Meist enthält „alkoholfreies Bier“ noch eine geringe Menge Restalkohol. Der Alkoholgehalt liegt je nach Herstellungsverfahren zwischen 0,02 % und 0,5 %. Die meisten Fruchtsäfte enthalten von Natur aus durch Gärprozesse vergleichbare Alkoholmengen. Erst seit 2006 gibt es Biere mit 0,0 % Ethanol. Diese Biere enthalten meist weniger Nahrungs-Energie als Diätbiere, denn diese sind nicht für Kalorienbewusste gedacht, sondern vorrangig für Diabetiker. Sucht-Mediziner Falk Kiefer sieht das Problem für trockene Alkoholiker und Kinder nicht im Alkoholgehalt, dazu sei die Menge zu gering. Das gelte auch für Schwangere und Autofahrer. Gefährdet seien Suchtgefährdete allerdings durch Geschmack und Aussehen, das an alkoholhaltiges Bier erinnere und deshalb auch Kinder ans Bier gewöhnen könne. 

 

Es existieren zwei unterschiedliche Herstellungsverfahren: Das Abbrechen des Gärprozesses bei einem Alkoholgehalt von 0,5 %, wie es auch beim Malzbier durchgeführt wird, oder das nachträgliche Entfernen von Ethanol bis zum gewünschten Alkoholgehalt. Bei der vorzeitigen Unterbrechung der Gärung wird eine Extrakt-schwache Würze mit 7–8 % Gehalt an Stammwürze eingesetzt. Zur Entfernung von Alkohol aus einem normalen Bier wird entweder ein Verfahren genutzt, bei dem durch Umkehrosmose über eine Membran oder über einen Vakuum-Verdampfer der Alkoholgehalt reduziert wird. Teils wird auch eine Kombination von Umkehrosmose und Destillation verwendet, bei der aus dem durch die Membran hindurch getreten Permeat aus Ethanol und Wasser das Ethanol ab destilliert und das zurückbleibende Wasser mit eventuellen weiteren Geschmacksstoffen wieder in das hinter der Membran zurückgebliebene Konzentrat zurückgeführt wird. In Deutschland lag der Marktanteil alkoholfreier Biere 2009 bei 3,5 % und 2011 bei geschätzten 4,4 % Anteil am gesamten Biermarkt.

  

Biermischgetränke 

Bier wird auch mit anderen Getränken gemischt angeboten. Meist wird mit Erfrischungsgetränken oder Fruchtsäften gemischt. Sie bestehen meist zu wenigstens 50 % aus Bier.
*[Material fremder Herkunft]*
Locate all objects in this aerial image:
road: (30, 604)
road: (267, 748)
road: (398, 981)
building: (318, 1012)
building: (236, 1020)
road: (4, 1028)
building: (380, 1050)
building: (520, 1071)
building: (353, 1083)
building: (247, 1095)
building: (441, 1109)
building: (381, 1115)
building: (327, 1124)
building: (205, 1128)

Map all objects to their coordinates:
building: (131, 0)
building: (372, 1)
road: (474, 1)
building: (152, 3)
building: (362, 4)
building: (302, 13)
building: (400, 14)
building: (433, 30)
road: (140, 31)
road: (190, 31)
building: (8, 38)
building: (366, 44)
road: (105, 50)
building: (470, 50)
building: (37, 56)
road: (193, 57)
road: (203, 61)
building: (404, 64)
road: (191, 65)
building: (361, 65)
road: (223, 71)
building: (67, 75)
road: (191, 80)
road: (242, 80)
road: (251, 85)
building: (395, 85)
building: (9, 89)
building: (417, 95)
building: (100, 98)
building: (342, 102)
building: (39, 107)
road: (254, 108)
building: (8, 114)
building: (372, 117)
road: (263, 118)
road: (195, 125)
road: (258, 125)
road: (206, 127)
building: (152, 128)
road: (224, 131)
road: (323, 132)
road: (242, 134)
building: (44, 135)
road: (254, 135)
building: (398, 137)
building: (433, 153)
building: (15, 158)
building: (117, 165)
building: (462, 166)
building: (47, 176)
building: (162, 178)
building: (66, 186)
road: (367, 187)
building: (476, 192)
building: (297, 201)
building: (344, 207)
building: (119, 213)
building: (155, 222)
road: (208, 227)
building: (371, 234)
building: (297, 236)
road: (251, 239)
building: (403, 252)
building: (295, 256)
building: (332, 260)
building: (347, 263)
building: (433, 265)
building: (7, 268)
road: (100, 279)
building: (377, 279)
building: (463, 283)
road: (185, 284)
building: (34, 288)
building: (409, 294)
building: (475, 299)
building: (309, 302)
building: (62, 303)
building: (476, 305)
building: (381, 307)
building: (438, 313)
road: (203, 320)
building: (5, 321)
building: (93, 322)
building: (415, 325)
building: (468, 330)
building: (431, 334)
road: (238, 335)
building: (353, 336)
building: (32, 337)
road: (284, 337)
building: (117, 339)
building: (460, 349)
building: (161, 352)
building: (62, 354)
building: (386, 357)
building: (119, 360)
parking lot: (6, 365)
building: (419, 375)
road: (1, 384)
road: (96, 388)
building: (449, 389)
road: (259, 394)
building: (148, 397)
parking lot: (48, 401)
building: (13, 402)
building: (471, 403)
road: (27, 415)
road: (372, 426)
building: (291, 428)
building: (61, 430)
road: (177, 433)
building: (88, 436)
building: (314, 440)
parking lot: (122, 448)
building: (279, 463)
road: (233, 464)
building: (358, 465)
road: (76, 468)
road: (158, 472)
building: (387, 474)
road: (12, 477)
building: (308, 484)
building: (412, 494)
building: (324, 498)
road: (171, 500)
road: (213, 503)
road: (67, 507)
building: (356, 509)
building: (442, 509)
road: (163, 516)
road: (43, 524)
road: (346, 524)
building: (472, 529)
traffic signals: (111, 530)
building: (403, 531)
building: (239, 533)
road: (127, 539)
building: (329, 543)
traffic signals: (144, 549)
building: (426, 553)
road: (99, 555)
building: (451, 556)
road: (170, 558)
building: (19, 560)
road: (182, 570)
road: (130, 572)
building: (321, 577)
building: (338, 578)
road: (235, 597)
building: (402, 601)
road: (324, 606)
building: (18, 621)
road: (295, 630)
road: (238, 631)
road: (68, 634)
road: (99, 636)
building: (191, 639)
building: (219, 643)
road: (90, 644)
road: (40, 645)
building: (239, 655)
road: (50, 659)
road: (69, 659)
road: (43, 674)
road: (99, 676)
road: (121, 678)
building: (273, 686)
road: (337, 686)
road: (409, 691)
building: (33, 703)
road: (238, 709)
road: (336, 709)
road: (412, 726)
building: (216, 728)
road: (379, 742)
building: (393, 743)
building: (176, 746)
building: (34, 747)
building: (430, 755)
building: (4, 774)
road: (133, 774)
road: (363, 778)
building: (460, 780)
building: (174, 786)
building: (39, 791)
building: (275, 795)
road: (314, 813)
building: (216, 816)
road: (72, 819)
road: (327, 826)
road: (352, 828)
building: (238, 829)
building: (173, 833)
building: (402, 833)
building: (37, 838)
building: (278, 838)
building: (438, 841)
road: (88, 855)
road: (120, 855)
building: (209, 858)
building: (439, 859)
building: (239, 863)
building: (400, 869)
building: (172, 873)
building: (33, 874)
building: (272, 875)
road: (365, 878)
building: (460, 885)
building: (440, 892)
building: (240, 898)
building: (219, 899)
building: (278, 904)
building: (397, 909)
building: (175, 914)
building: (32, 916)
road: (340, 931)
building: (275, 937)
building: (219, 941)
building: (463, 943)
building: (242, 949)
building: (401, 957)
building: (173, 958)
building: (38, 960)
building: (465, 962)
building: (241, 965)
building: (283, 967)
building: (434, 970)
Heute werden diese Mischgetränke zunehmend kommerziell als Fertigprodukt in den Handel gebracht, um einem sinkenden Bierabsatz vorzubeugen. Längere Zeit sind aber bereits Mischungen bekannt, die etwa in der Kneipe vom Wirt bereitet wurden. Hierzu gehören Stange, Radler oder Alsterwasser aus Bier mit Zitronenlimonade.